Soon, I thought, our director would get past his disappointment and recognize the stronger pull: an epidemic had been threatening the island. To wait for a ship that could take weeks upon weeks to arrive with a vaccine that might have expired midocean when the cure was a boat's ride away, why surely everyone could see the reason on the far side of our grievance.

Some members of our expedition did. Dr. Salvany, for one. During the morning welcome, he and Dr. Oller had discovered they had attended the same college of medicine in Barcelona, albeit more than twenty-five years apart. Dr. Oller had invited Dr. Salvany as well as our director to stay at his house in San Juan during our visit. Dr. Salvany had obliged. But our
director—even before he knew the truth—did not want to be diverted from his mission. “Since we are to vaccinate here and in the house across the way, it's best for me to be right on these premises. I thank you for your kind offer, Dr. Oller.”

Our director did not see the color drain from the doctor's face. Of course, by then I knew it would be difficult to find anyone to vaccinate in San Juan.

The truth from the start would have been most honorable. Certainly, it would have cleared Dr. Oller and the governor from any blame over what ensued.

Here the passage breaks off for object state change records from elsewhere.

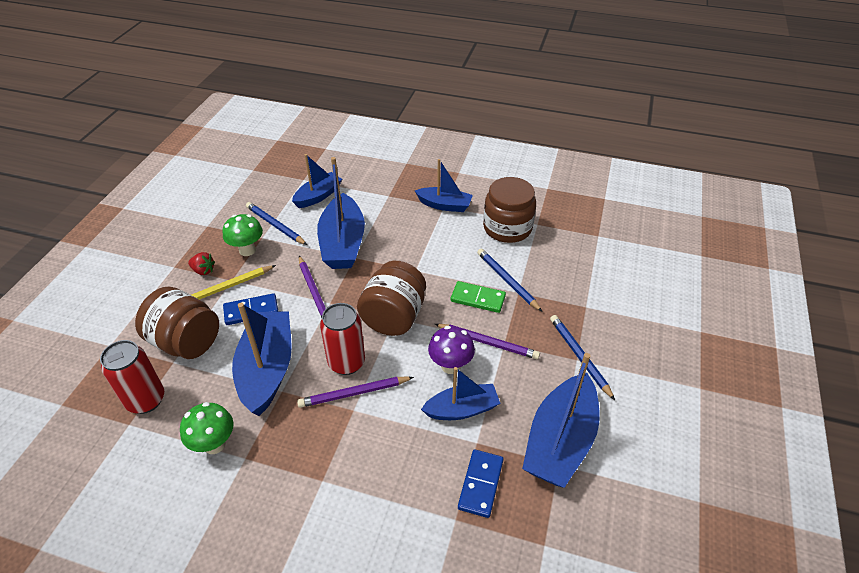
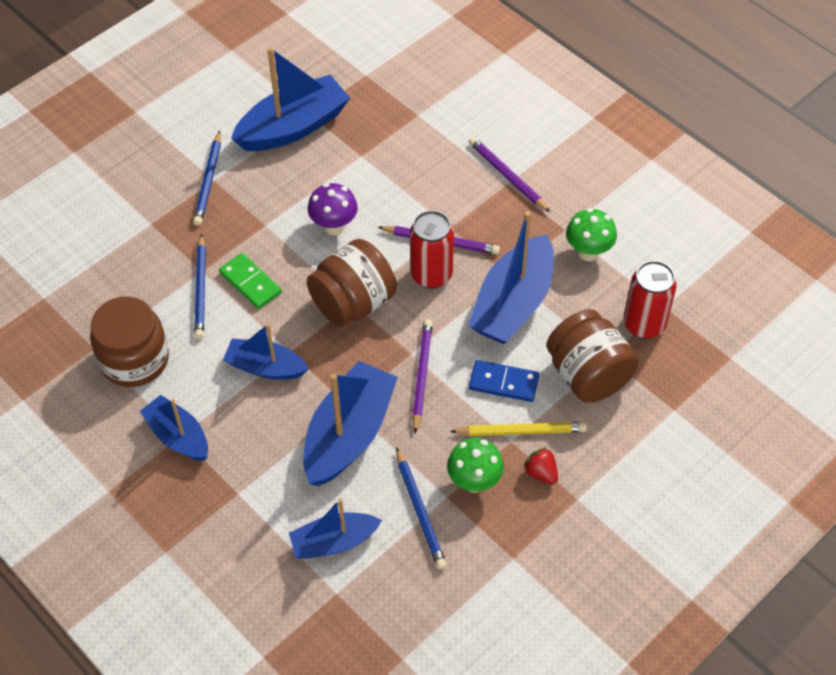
camera: 150 degrees left, 10 degrees up
(462, 409) = (353, 185): blue boat -> blue boat (265, 367)
(481, 484) = (381, 127): blue domino -> none
(488, 342) = (281, 232): purple pencil -> purple pencil (507, 176)

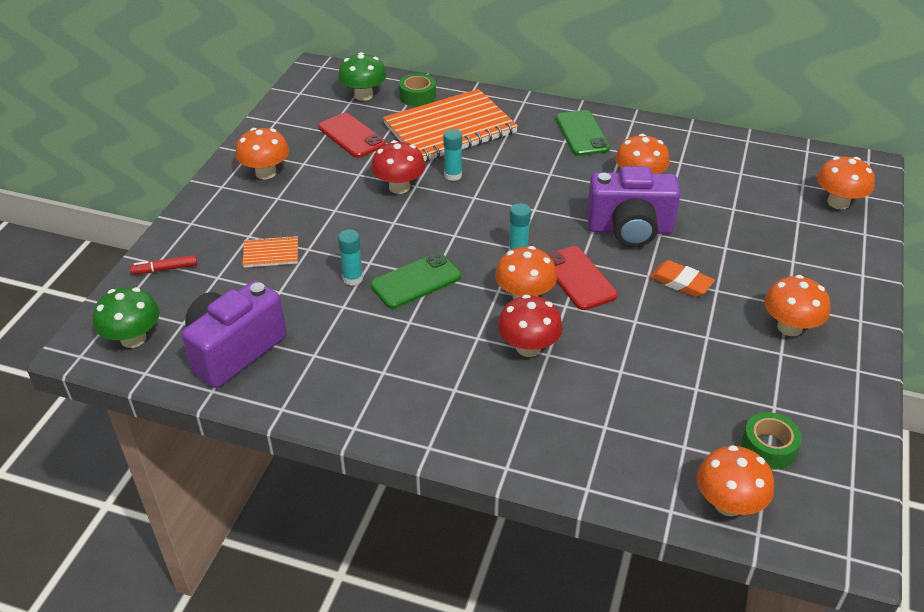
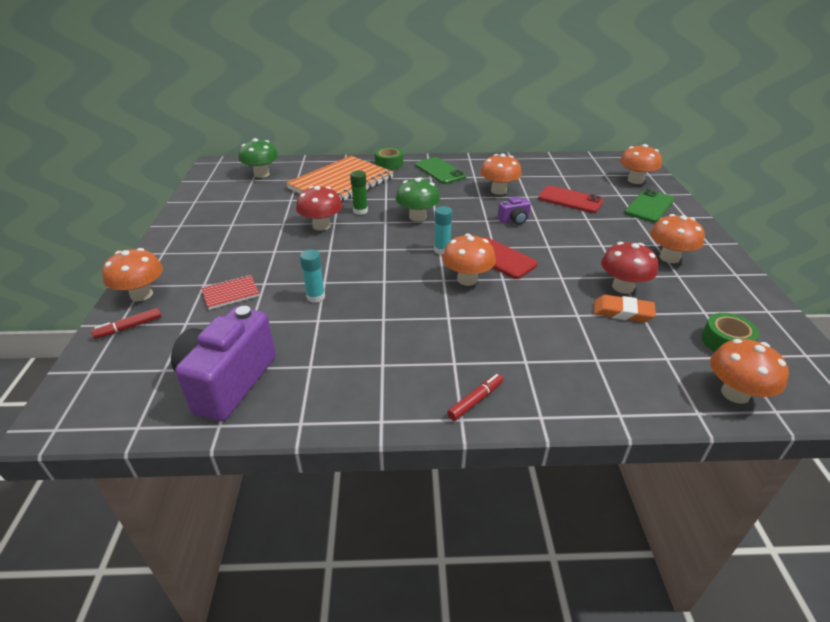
camera: 20 degrees left, 5 degrees down
(133, 338) = (113, 397): green mushroom -> green mushroom (417, 217)
(266, 173) = (200, 236): orange mushroom -> orange mushroom (141, 294)
(271, 253) = (230, 293): orange notebook -> red notebook
(351, 136) = (264, 200): red phone -> red phone (570, 200)
(416, 281) = (372, 287): green phone -> green phone (649, 206)
(417, 96) = (305, 168): green tape -> green tape (389, 164)
(452, 433) = (475, 400): none -> red marker
(453, 175) = (360, 211): turquoise glue stick -> green glue stick
(528, 347) = (494, 315): red mushroom -> red mushroom (622, 287)
(630, 229) = (514, 220): purple camera -> purple camera, size x0.45
(680, 282) = (574, 245): orange eraser -> orange eraser (622, 312)

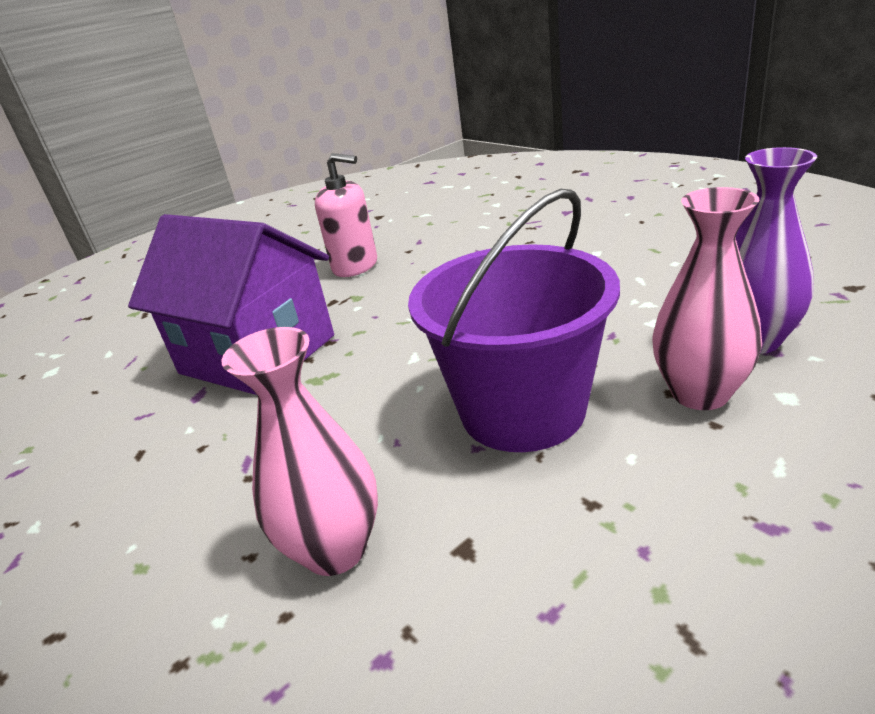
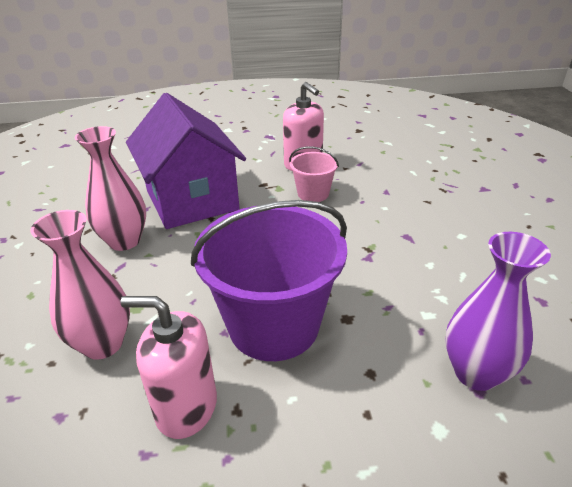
camera: 30 degrees right, 5 degrees up
(403, 285) = (313, 193): none -> pink bucket
(533, 538) = (186, 407): none -> pink soap dispenser
(700, 393) = (386, 387): pink vase -> pink vase (124, 241)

When the carriages arrived that evening to take our party to the banquet prepared for us, Don Francisco sent his excuses. The expedition was divided over whether to attend out of courtesy to the governor or stay back in support of Don Francisco.

It was not a contest for me. As I said, I now had a new mission. Don Francisco's faith was faltering. It was up to me to keep alive his belief in a dream that from the very beginning had been too deeply rooted in his self-esteem.

I stayed back, and perhaps that was the night I felt the closest to him.

D
ON ÁNGEL WAS AT
my door. “The director is ill,” he said. I had no idea what hour it was. Without a large sky above and the pilot's voice calling out the hour of the watch, I had lost the ability to tell time. “He wants to speak with you.”